Show every line below that contains the word "What", copying each one in full.

[RECORDS TO USE Boundary: Start]

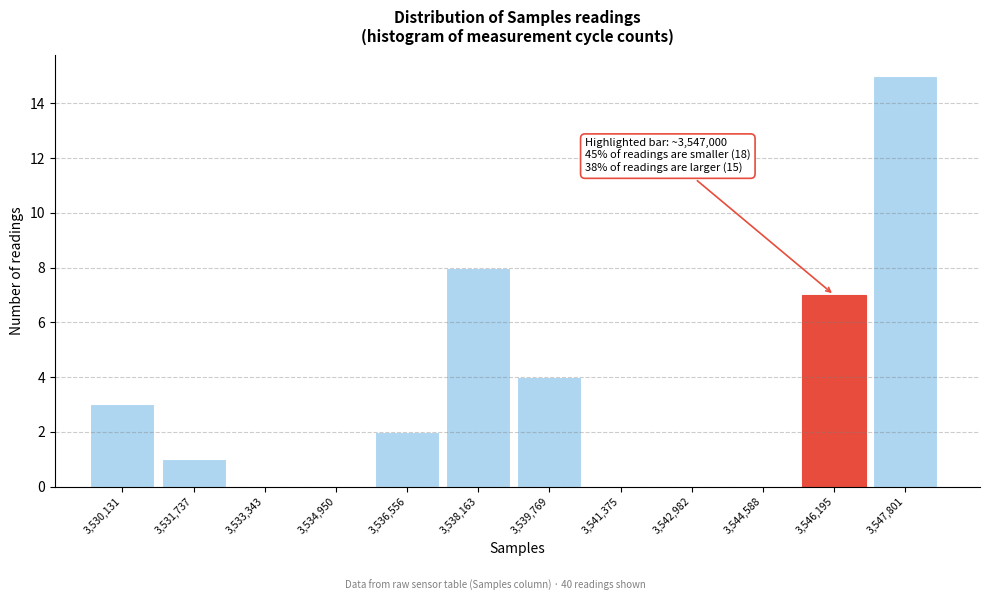

Reading left to right, transcribe all the data shown in this chart.

3,530,131=3	3,531,737=1	3,533,343=0	3,534,950=0	3,536,556=2	3,538,163=8	3,539,769=4	3,541,375=0	3,542,982=0	3,544,588=0	3,546,195=7	3,547,801=15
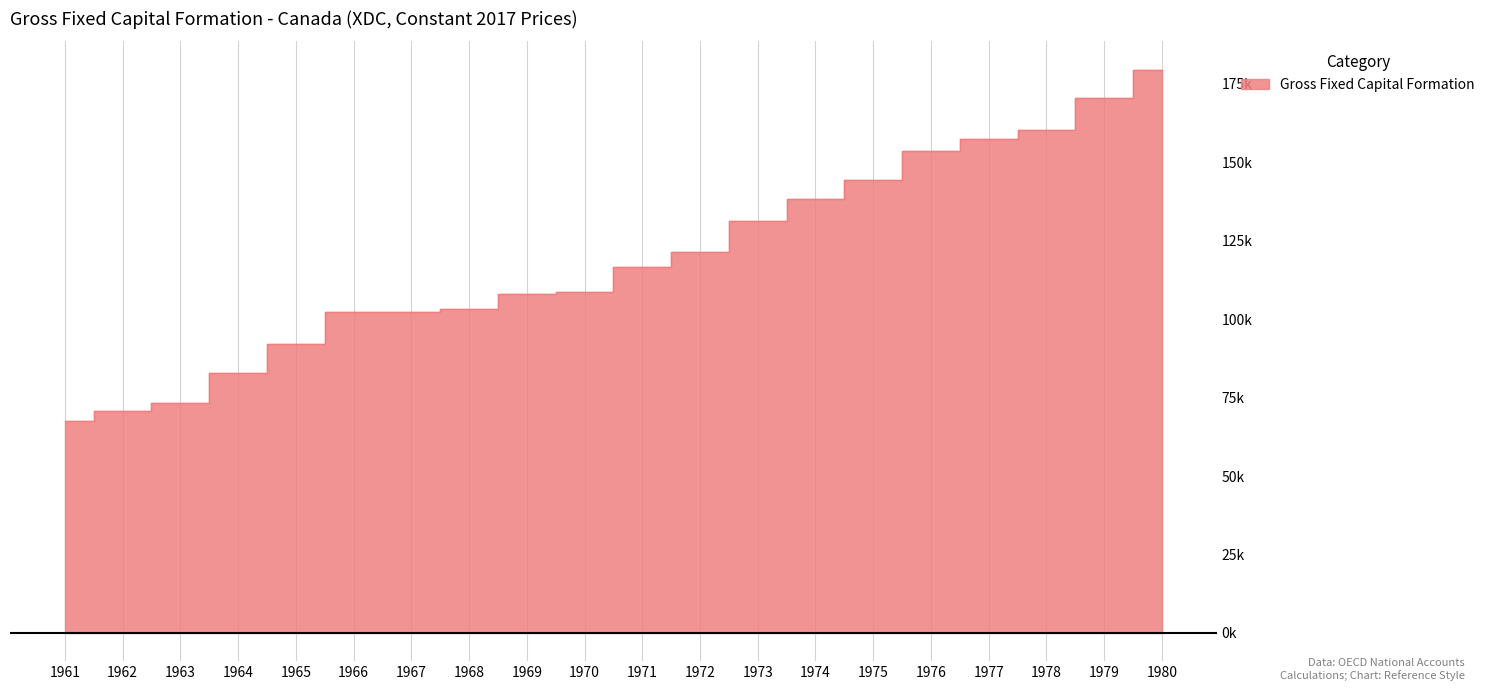

Read the value at 1972, to the nearest 100.

121400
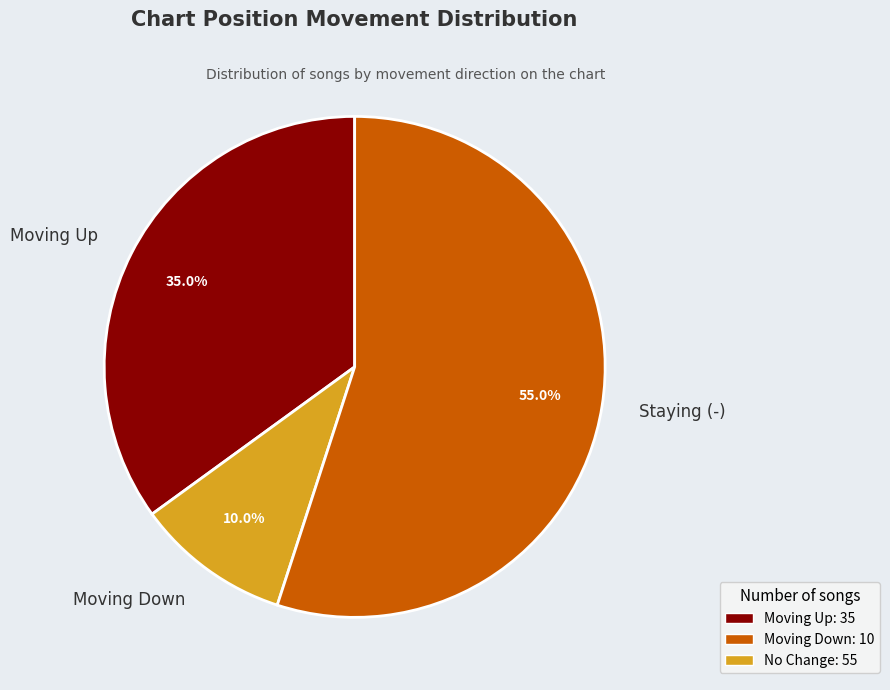

Which slice is the smallest?

Moving Down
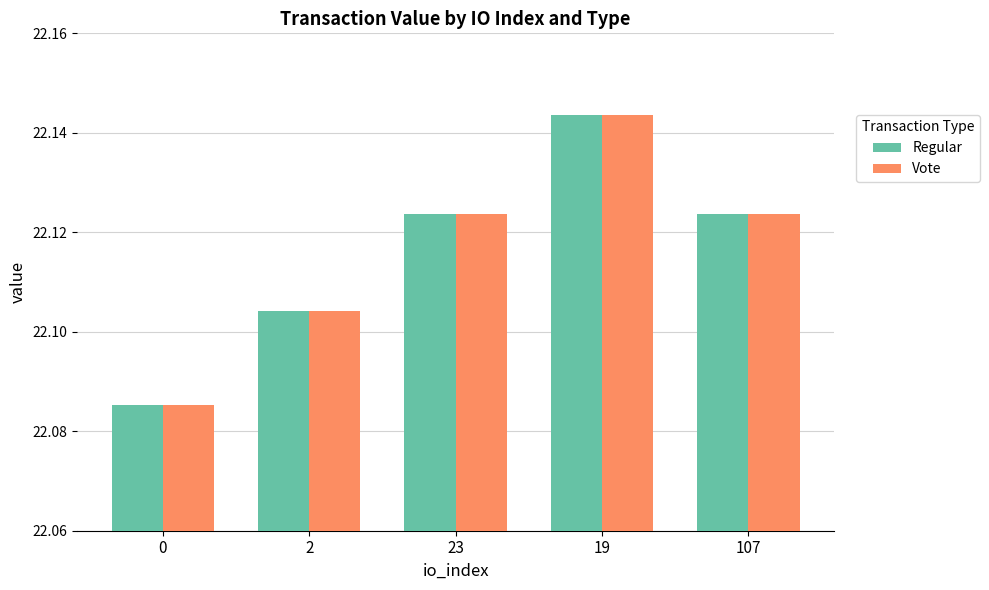

True or false: Vote has a value of 10.9 at 19.

False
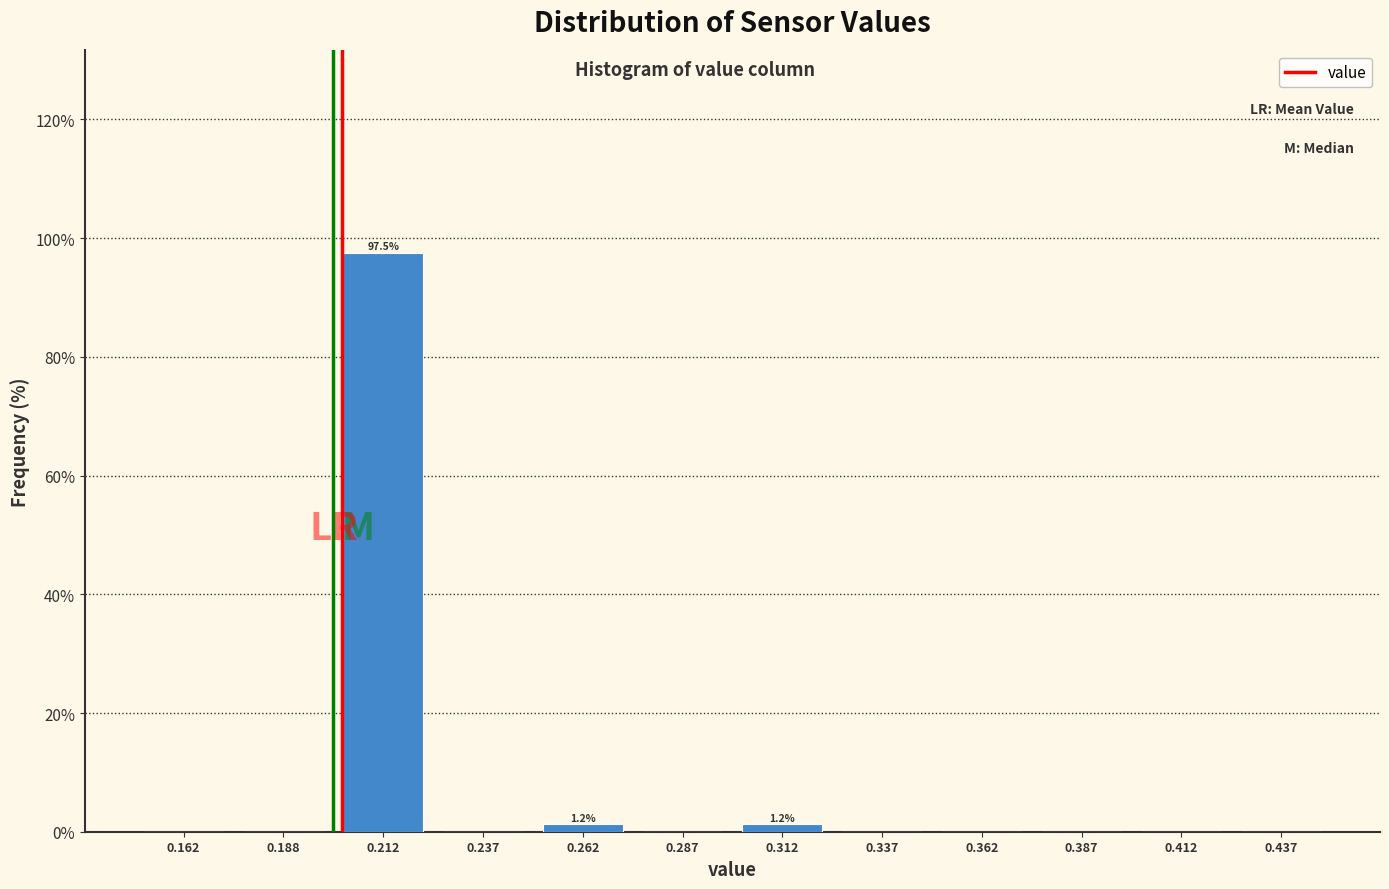

Which range on the x-axis has the tallest bar?

0.200 to 0.225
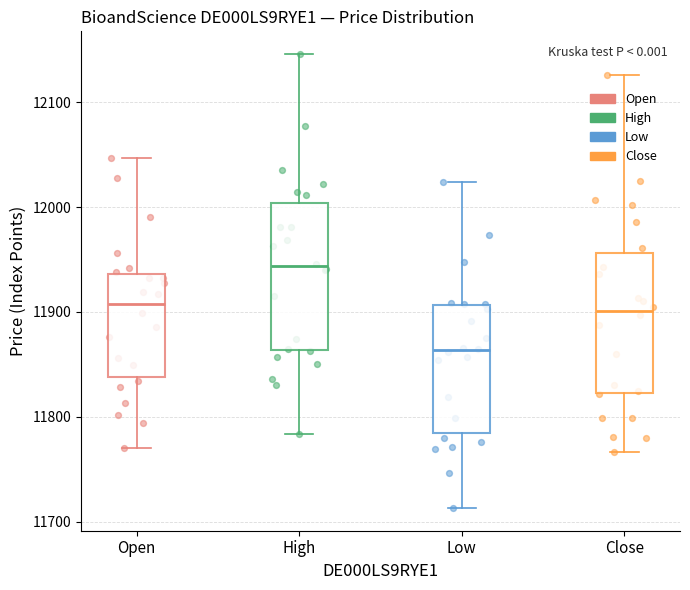

Reading left to right, transcribe this box plot: for each box, give where its median line is, the range the box spans, and where its two whiskers end, as read against the y-axis. The values are not printed on the chart, so give them approximately, as read against the axis.

Open: median 11910, box 11840 to 11940, whiskers 11770 to 12050
High: median 11940, box 11860 to 12000, whiskers 11780 to 12150
Low: median 11860, box 11780 to 11910, whiskers 11710 to 12020
Close: median 11900, box 11820 to 11960, whiskers 11770 to 12130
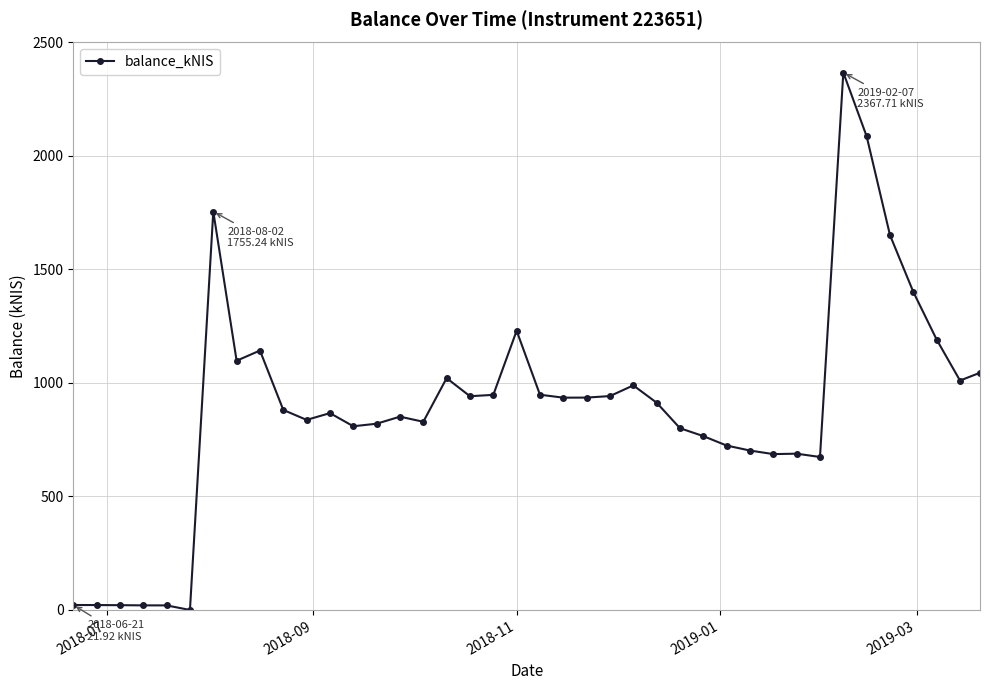

What is the average value?

890.0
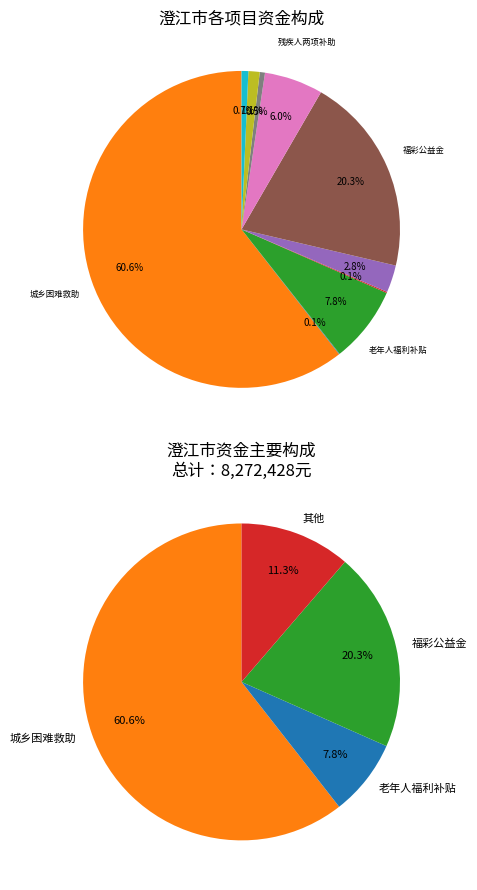

Which slice is the largest?

市级城乡困难群众救助补助资金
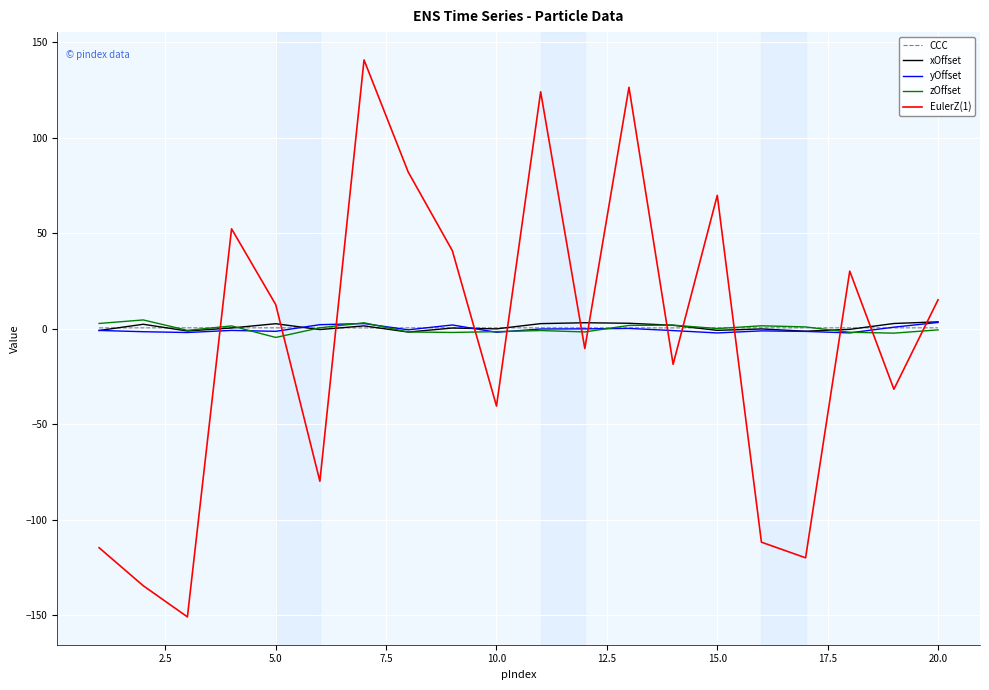

What are all the series names shown in the legend?

CCC, xOffset, yOffset, zOffset, EulerZ(1)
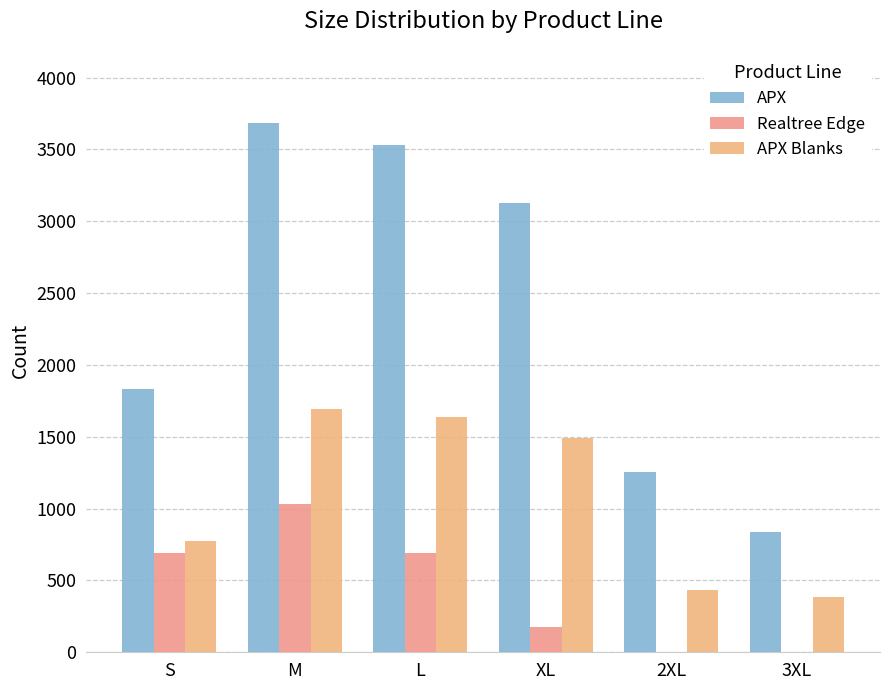

At which category is the sum across all series the highest?

M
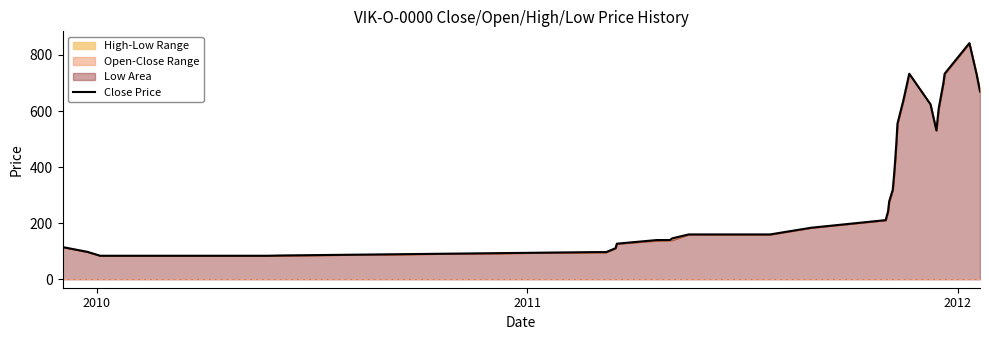

The chart shows a value of 45 at 7. True or false?

False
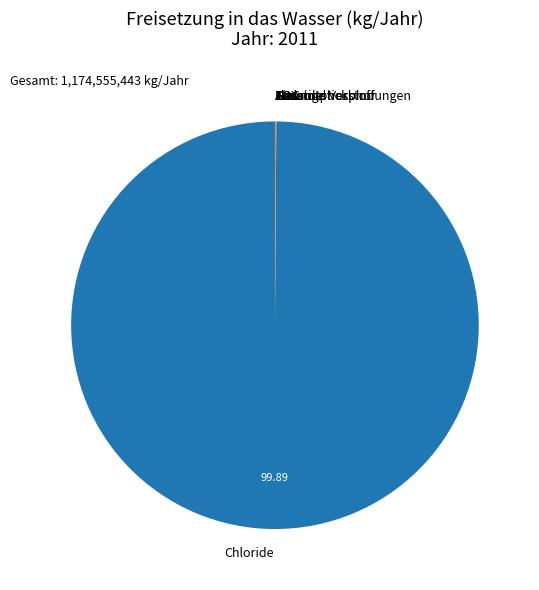

Is Chloride the majority of the pie?

Yes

[RECORDS TO USE Boundary: End]

FINISHED TASK ▸
What is the average value?
What are all the series names shown in the legend?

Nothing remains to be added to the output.